A positive residual means that the model underestimates the height.

  1. A one year old has a shoulder girth of 56 cm. Would it be appropriate to use this linear model to predict the height of this child?

No, this calculation would require extrapolation.

7.30 Cats, Part I. The following regression output is for predicting the heart weight (in g) of cats from their body weight (in kg). The coefficients are estimated using a dataset of 144 domestic cats.

  1. Write out the linear model. -0.357 + 4.034 * body_wt
  2. Interpret the intercept. The negative intercept isn’t helpful as a data point, but tells us how to build our slope. A cat can’t have a negative heart rate.
  3. Interpret the slope. For each kg of body weight added, the heart weight rises by 4.034 grams
  4. Interpret R2. 64.66 % of the time, the linear model describes the variation in heart weight(g) by body weight(kg.)

  5. Calculate the correlation coefficient.

R <- sqrt(.6466)
cat("the correlation coefficient (R) =", R)
## the correlation coefficient (R) = 0.8041144

7.40 Rate my professor. Many college courses conclude by giving students the opportunity to evaluate the course and the instructor anonymously. However, the use of these student evalu- ations as an indicator of course quality and teaching effectiveness is often criticized because these measures may reflect the influence of non-teaching related characteristics, such as the physical appearance of the instructor. Researchers at University of Texas, Austin collected data on teaching evaluation score (higher score means better) and standardized beauty score (a score of 0 means average, negative score means below average, and a positive score means above average) for a sample of 463 professors.24 The scatterplot below shows the relationship between these variables, and also provided is a regression output for predicting teaching evaluation score from beauty score.

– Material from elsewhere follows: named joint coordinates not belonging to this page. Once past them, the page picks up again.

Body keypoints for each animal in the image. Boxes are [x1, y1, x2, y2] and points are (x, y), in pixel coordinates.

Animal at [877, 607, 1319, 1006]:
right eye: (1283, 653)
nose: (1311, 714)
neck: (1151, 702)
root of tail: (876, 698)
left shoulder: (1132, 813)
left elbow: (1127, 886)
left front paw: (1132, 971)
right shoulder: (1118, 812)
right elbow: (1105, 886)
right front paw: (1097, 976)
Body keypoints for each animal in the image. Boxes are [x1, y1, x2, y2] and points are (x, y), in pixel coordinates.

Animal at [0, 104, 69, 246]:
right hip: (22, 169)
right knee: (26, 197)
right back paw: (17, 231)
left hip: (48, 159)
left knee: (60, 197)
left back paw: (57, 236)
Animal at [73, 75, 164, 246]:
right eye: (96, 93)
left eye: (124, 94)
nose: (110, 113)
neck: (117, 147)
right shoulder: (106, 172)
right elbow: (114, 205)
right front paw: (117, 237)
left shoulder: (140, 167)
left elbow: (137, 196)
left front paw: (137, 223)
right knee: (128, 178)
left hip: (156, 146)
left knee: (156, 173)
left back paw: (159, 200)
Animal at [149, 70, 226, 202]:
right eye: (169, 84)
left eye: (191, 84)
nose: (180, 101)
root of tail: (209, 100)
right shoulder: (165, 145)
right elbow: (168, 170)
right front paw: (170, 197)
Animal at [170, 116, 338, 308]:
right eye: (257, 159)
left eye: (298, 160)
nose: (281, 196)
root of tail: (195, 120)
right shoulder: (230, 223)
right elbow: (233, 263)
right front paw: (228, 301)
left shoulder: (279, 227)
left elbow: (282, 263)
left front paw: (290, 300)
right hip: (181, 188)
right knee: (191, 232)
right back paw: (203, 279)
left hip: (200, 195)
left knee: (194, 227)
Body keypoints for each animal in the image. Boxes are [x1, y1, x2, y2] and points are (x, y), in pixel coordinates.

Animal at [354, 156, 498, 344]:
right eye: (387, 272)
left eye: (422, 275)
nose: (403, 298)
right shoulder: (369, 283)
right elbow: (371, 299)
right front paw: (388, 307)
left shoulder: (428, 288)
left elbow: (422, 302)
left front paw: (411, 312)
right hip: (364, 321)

  1. Given that the average standardized beauty score is -0.0883 and average teaching evaluation score is 3.9983, calculate the slope. Alternatively, the slope may be computed using just the information provided in the model summary table.
x_mean <- -.0883
y_mean <- 3.9983
beta_0 <- 4.010
beta_1 <- (y_mean - beta_0)/x_mean

cat("The slope is:", beta_1)
## The slope is: 0.1325028
  1. Do these data provide convincing evidence that the slope of the relationship between teaching evaluation and beauty is positive? Explain your reasoning. The relationship is weak; the slop is near 0 and the scatter plot shows that as well. These data show a lack of sufficient evidence that there is a relationship between teaching eval and beauty.
  2. List the conditions required for linear regression and check if each one is satisfied for this model based on the following diagnostic plots. When fitting a least squares line, we generally require
  1. Linearity. The data should show a linear trend. If there is a nonlinear trend (e.g. left panel of Figure 7.13), an advanced regression method from another book or later course should be applied. There is linearity; figure 3 (The normal q_q plot shows normal distribution)
  2. Nearly normal residuals. Generally the residuals must be nearly normal. figure 1, figure 4
  3. Constant variability. The variability of points around the least squares line remains roughly constant.